Monday, January 19, 2009

Doctor Who?

I passed my winter break watching “Chuck” and “Doctor Who”. I have continued my “Doctor Who” education at school; when I find a spare forty minutes I indulge in an episode. People wonder what I do during my quick study breaks and when I reply “I have been watching ‘Doctor Who’” everyone nods their heads to acknowledge the statement, but the eyes do not register. They do not know The Doctor! It’s unfortunate that once I begin to love the show I move to a place that everyone is ignorant of the Time Lord.
Now I am sure I’ve confused everyone, so let me enlighten you…“Doctor Who” is a British TV show started in the sixties and continued on until the early eighties. After about twenty years without the Doctor, BBC revived the Time Lord and he has won his way back into British pop culture. The show revolves around an alien who travels through space and time in a spaceship that looks like a telephone booth. It sounds nerdy and it is. The show’s notoriously low budget makes the sci-fi subject matter ridiculous, but you cannot help but love the show.
This unhealthy obsession began during my stay in London. I wished to see Hamlet with David Tennant because he did a fantastic job in Love’s Labour’s Lost. The whole population of Britain wanted to see Hamlet because he is the current Doctor. These crazed fans intrigued me and I gave the Doctor a go. The first few episodes I remained skeptical at the ridiculous alien jargon and cheap filming. After awhile you become accustomed to the unusual flow of the show; then you’re hooked. I always made fun of my father for watching Sci-fi but it’s different with “Doctor Who”.
I understand the direction my nerdiness is going and quite frankly it scares me.
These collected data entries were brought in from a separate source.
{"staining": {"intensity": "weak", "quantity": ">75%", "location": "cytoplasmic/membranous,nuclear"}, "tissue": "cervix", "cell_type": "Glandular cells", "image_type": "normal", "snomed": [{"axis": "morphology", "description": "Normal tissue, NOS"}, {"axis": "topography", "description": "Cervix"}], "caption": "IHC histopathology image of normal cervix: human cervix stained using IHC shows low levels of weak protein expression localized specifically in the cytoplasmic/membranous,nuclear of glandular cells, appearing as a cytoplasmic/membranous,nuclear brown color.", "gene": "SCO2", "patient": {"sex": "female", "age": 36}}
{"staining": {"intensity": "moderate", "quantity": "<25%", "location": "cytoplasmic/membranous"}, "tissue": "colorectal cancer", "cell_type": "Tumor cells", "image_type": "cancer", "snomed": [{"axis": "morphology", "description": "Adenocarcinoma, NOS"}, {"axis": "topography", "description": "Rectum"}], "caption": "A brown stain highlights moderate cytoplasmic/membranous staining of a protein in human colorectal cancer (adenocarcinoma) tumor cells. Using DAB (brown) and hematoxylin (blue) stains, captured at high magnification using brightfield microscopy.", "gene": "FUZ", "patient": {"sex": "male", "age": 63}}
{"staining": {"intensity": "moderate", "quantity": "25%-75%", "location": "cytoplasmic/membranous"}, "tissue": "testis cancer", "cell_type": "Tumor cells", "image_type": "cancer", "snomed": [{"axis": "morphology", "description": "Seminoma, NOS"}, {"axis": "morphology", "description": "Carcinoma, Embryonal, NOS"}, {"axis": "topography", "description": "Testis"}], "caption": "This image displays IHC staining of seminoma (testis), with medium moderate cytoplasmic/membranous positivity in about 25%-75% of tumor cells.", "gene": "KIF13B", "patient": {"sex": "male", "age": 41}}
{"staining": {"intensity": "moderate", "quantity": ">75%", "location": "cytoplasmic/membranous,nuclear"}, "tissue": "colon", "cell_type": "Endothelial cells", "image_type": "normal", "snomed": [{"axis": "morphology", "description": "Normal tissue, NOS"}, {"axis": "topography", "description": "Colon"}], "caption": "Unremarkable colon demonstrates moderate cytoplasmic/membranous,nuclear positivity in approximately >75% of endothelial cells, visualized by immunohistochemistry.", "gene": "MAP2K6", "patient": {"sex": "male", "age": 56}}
Now I make connections and references to “Doctor Who” under my breath, When I try to explain my obsession, the concerned stares convince me that I’m slowly going mad…perhaps I need a doctor…and if David Tennant happened to be my doctor I would gladly become sick.

Thursday, January 8, 2009

Culture Shock

Returning to America from the Middle East was a painful and long process of acclimating back to American culture. Compared to Jerusalem, British and American cultures seemed like kissing cousins, so I logically concluded it would be a quick transition. During Christmas break I experienced a few shocking moments in the mall when I spotted wife beaters, gold chains, grungy sweats worn in public and mullets –and we are not talking Euro Mullets but legit down to your butt cuts- and after this I decided I could handle American culture mullets and all. I was wrong; for under the umbrella of American Culture lies a subculture which I did not account for: “the Bubble of BYU”.

Appearances
Brigham Young University is a unique campus, besides the obvious high levels of chastity and sobriety. The culture shock I experienced sinks a bit deeper, deep into those dark roots of the Utah platinum blond. They may be hard to spy at times due to excessive ratting which provides a shield. The culture shock lies within the orange finger painting foundation and smoky eye shadow. I have became accustomed to the dapper old British men in their argyle, the businessmen in sharp suits and ties, women wearing eclectic and chic ensembles and the casual Brit still sporting cords or nice trousers with a smart jumper. Instead I see one to many ugg boots paired with nondescript sweaters and the more homely unadventurous shirt and jeans which hang limply swallowing up the wearer.

Social
I felt so comfortable in London because both the Brits and I am private and somewhat cold people. So, when fifty or so people I do not know smile at me while I walk on campus it makes me uneasy. My only response is to set my eyes to the pavement and hope I get to class safely. Smiling at complete strangers could be construed as a wonderful uplifting gesture, but to me it’s a bit creepy. It does not stop at awkward lip splitting smiles…it continues into awkward greetings and conversations. While waiting outside of my French classroom with fellow students a passing engineering major –I’m assuming his major because we were in the engineering building and his lack of social skills and nerdy persona could only be an engineering major- asked us what class we were waiting for and we replied French. A minute later he walked back the other direction and attempted to speak every cliché French phrase he could think of, but he did not speak to us, he muttered loudly under his breath while scurrying by.

Humor
I adore British dry and sarcastic humor. At BYU humor revolves around the one thing all students share: being Mormon. However, everyone around me seems to find these jokes hilarious. This convinces me that students either do not know what clever wit is or they simply have become desensitized to good humor. While at family home evening we were going around in a circle introducing ourselves and when someone asked a boy in a group if he and his roommate knew each other before, he replies “in the pre-mortal existence”. The shocking part was not the reply but the response: people laughed. I wish I could say they laughed out of pity but these were genuine giggles. While everyone shared this hilarious moment my mouth dropped open in horror.